Former financial diplomat Eisuke Sakakibara said Thursday the government of Prime Minister Junichiro Koizumi has "failed miserably" to resolve the bad-loan problem, making it impossible to push ahead with any real reforms.
Sakakibara, vice finance minister for international affairs between 1997 and 1999, said Koizumi virtually postponed doing anything about the problem the minute he shifted to a soft-landing scenario of avoiding legal settlements and corporate bankruptcies.
During a luncheon meeting at the Foreign Correspondents' Club of Japan, Sakakibara said Koizumi initially sought a hard-landing solution, ordering the Financial Services Agency to conduct special inspections of banks.
"But eventually, as fear of a February and March crisis emerged . . . Koizumi chickened out . . . and has chosen a soft-landing scenario," Sakakibara said, speaking in English.
Sakakibara, now a professor at Tokyo's Keio University, said he believes the policy shift came on Jan. 4, when Koizumi said he would "avoid a financial crisis at any cost."
He also said Koizumi will be unable to bring about "any meaningful structural reforms" as he has no intention of destroying the nation's dual political system of the government and the party, which Sakakibara believes is key in pursuing reforms in Japan.

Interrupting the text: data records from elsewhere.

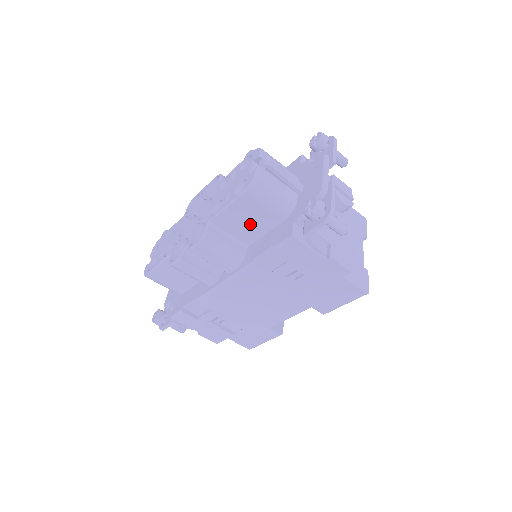
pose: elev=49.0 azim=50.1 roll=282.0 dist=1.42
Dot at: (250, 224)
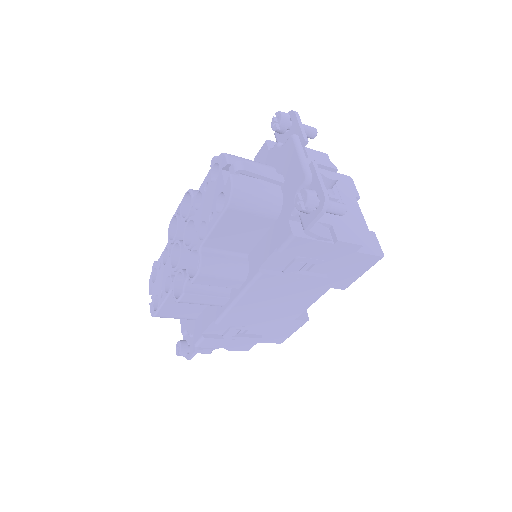
Dot at: (243, 235)
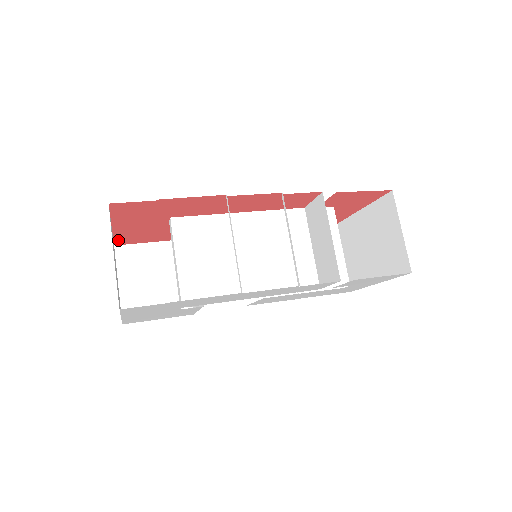
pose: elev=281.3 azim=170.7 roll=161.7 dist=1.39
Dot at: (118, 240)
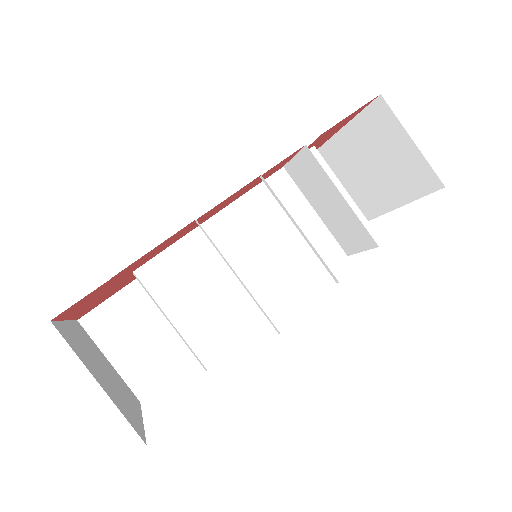
Dot at: (79, 316)
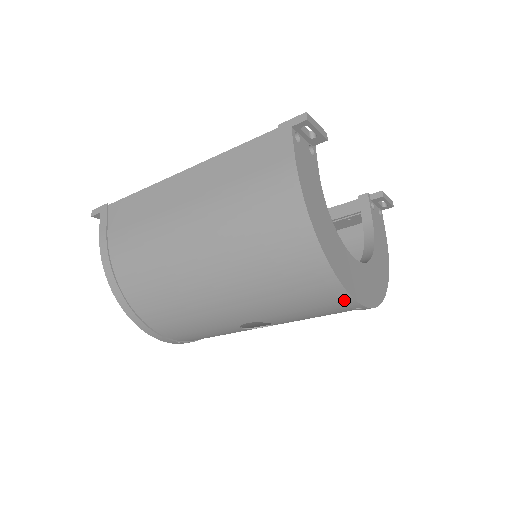
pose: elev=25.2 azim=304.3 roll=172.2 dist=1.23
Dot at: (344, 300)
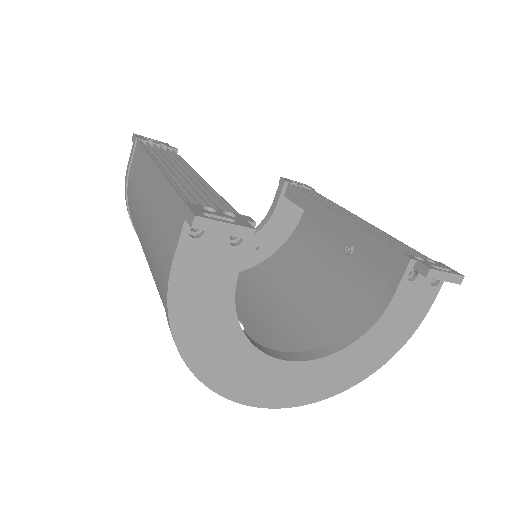
Dot at: occluded
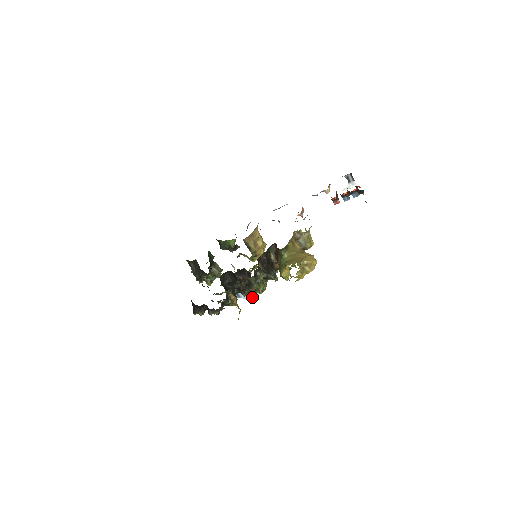
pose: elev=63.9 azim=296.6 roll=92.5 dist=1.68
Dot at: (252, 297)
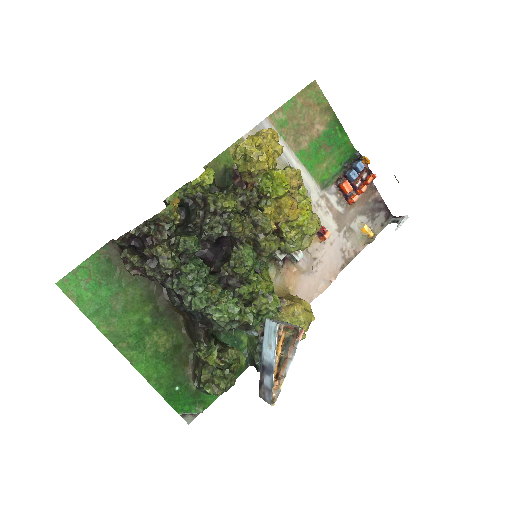
Dot at: (276, 323)
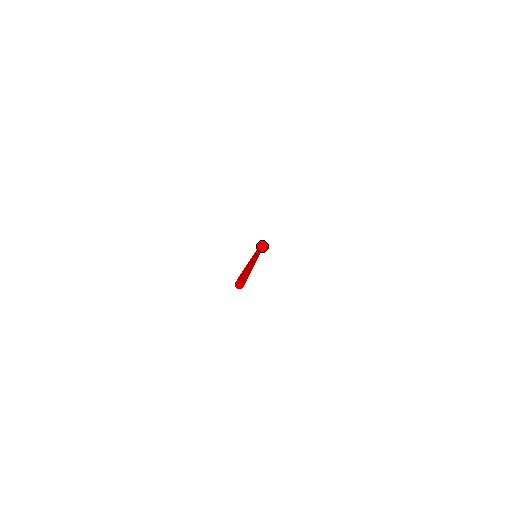
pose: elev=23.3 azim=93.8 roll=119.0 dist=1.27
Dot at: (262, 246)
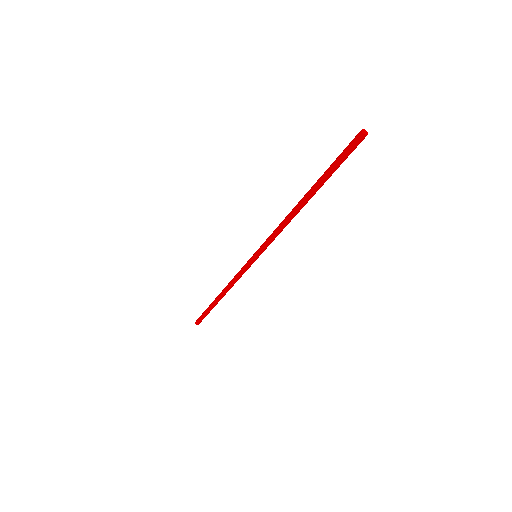
Dot at: occluded
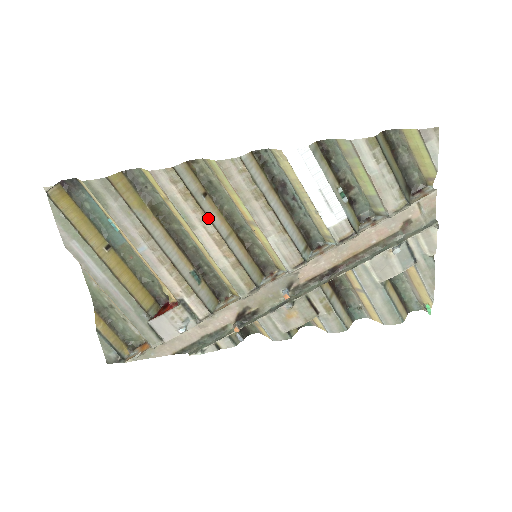
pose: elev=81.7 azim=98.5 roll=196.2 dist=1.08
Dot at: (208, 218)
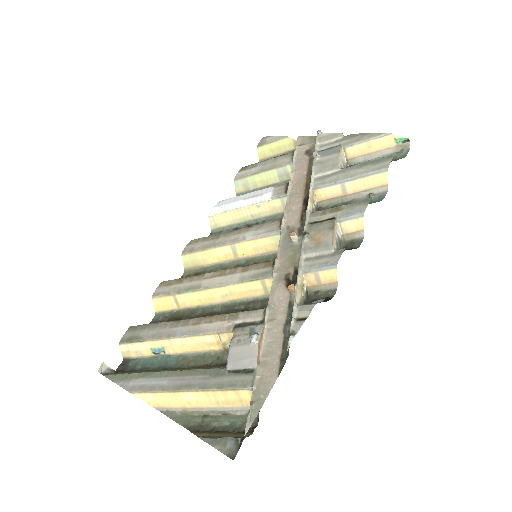
Dot at: (203, 274)
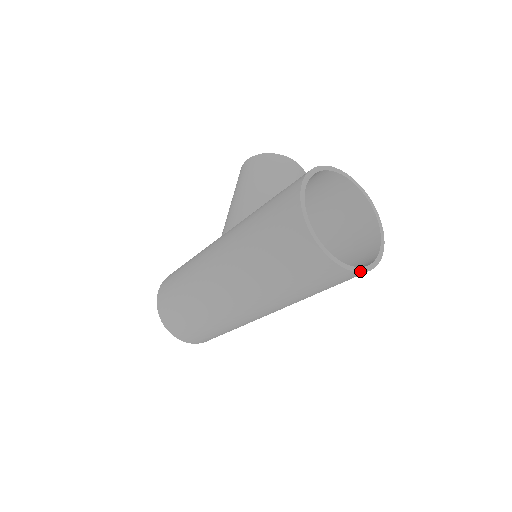
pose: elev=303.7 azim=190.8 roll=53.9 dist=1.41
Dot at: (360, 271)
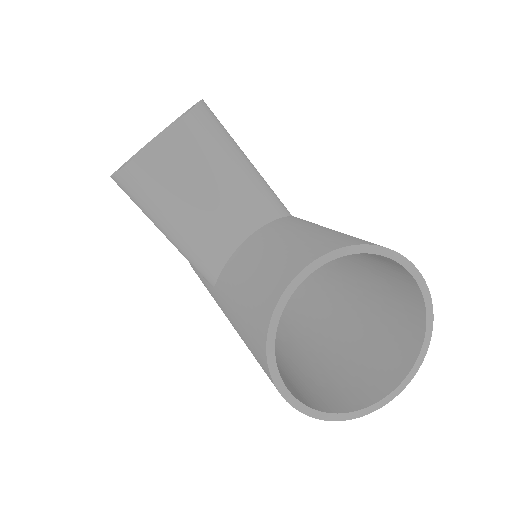
Dot at: (422, 359)
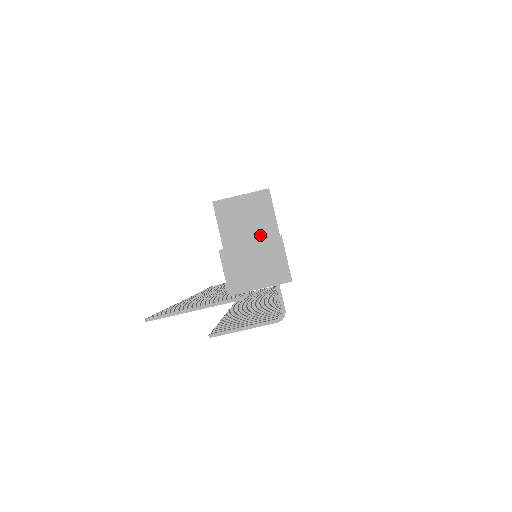
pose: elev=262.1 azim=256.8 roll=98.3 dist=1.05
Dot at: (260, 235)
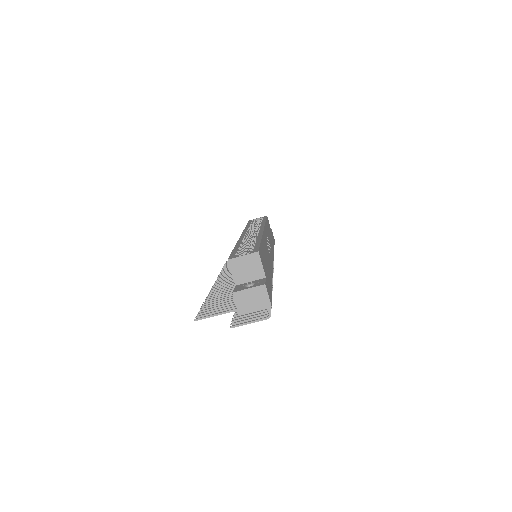
Dot at: (255, 277)
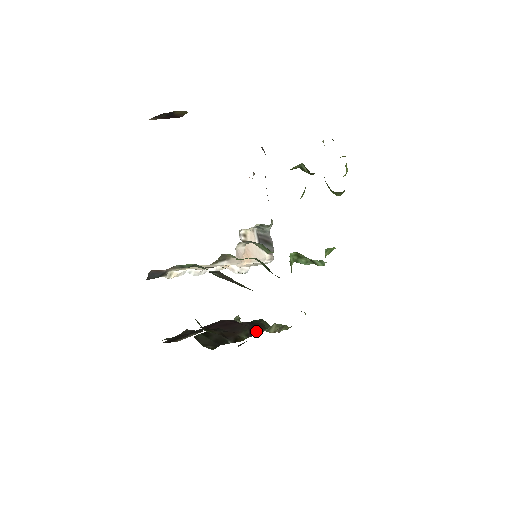
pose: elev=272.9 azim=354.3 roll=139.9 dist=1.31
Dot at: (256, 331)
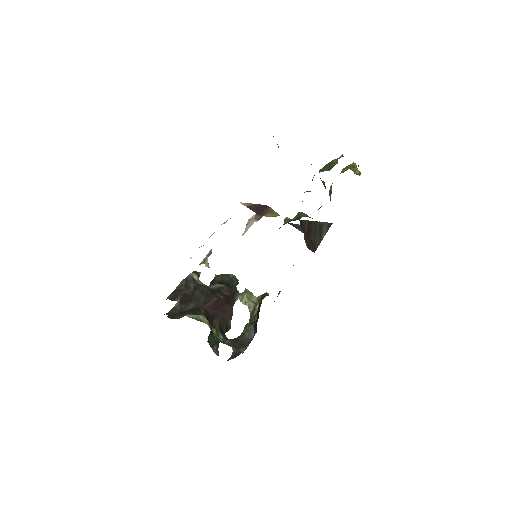
Dot at: (234, 302)
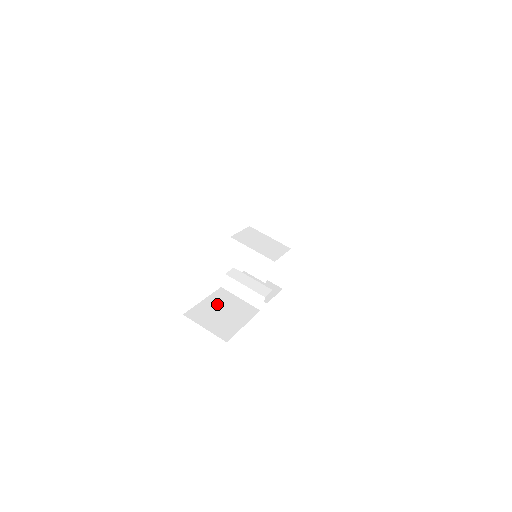
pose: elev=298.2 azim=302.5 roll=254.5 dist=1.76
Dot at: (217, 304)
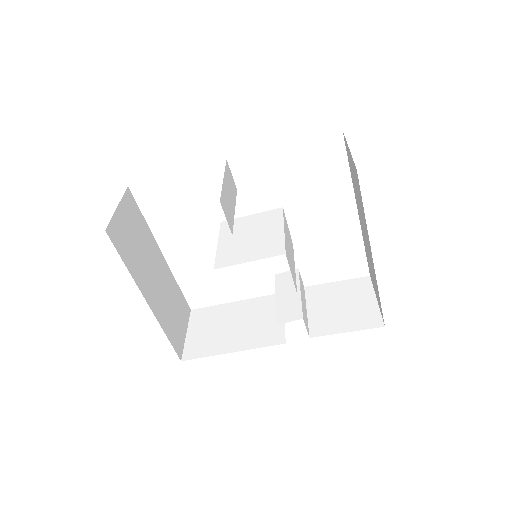
Dot at: (243, 312)
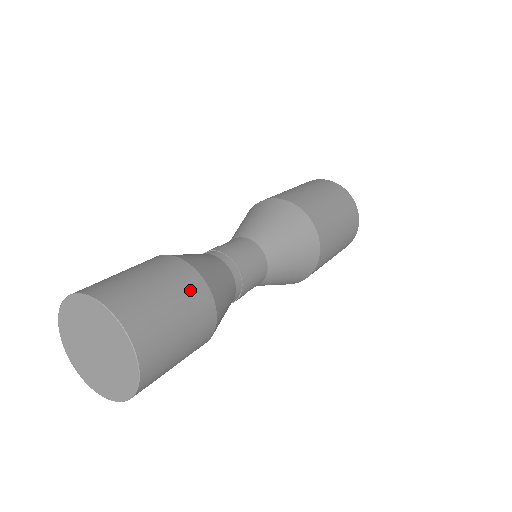
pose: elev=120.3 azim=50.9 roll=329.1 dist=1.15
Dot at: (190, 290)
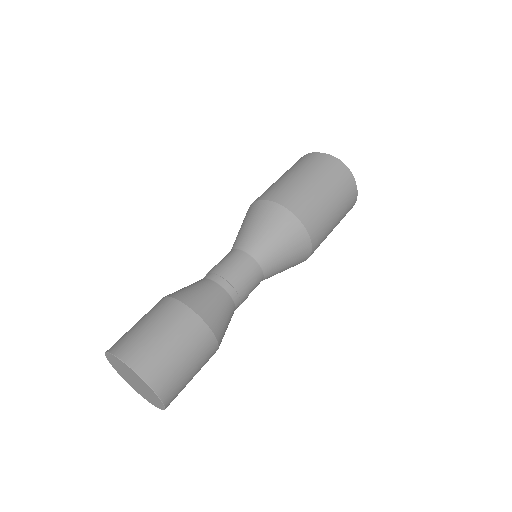
Dot at: (205, 351)
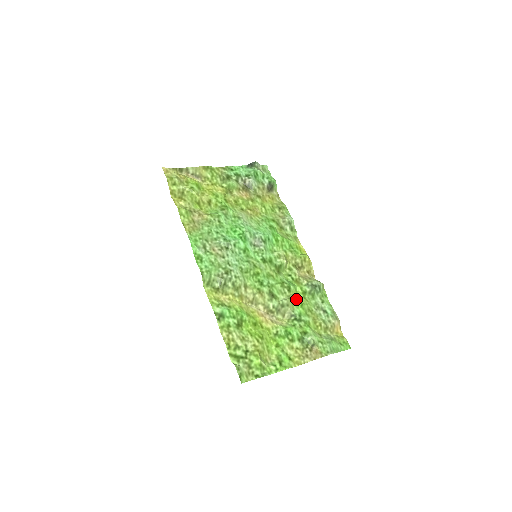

"All government drafts of the budget and bills have to be approved by a Liberal Democratic Party committee or research group -- prior to the submission to the Cabinet," he noted. "This is not a legal requirement, this is a well-established convention developed during the course of the last 40 or 50 years."
The influence LDP politician Muneo Suzuki wields over the Foreign Ministry is also due to the dual structure, he said.
Suzuki "effectively ruled" the ministry through his power as chairman of the LDP's research group on official development assistance, Sakakibara said.
This situation is not peculiar to Suzuki, he said, pointing out that the LDP's Makoto Koga is the same in relation to road construction.
"It was quite ironic that (U.S.) President (George W.) Bush came to Tokyo at this moment to express his support for Koizumi's structural reform and to express his strong confidence in Koizumi," he said, as Koizumi's reform is now "faltering."
"In my view, Koizumi's structural reform is not structural in any sense of the word," Sakakibara continued. "Koizumi's reform is essentially a combination of old fiscal consolidation programs a la (former Prime Minister Noboru) Takeshita, combined with the empty populism of (former Foreign Minister) Makiko Tanaka."
He also said financial reforms implemented by former Prime Minister Ryutaro Hashimoto, including the establishment of the FSA through the shrinkage of functions at the Finance Ministry, were more advanced and genuine than any reforms pursued by Koizumi.
Sakakibara reiterated his recent predictions that the U.S. dollar could rise to 150 yen to 160 yen toward the end of this year because Japan faces a serious economic crisis.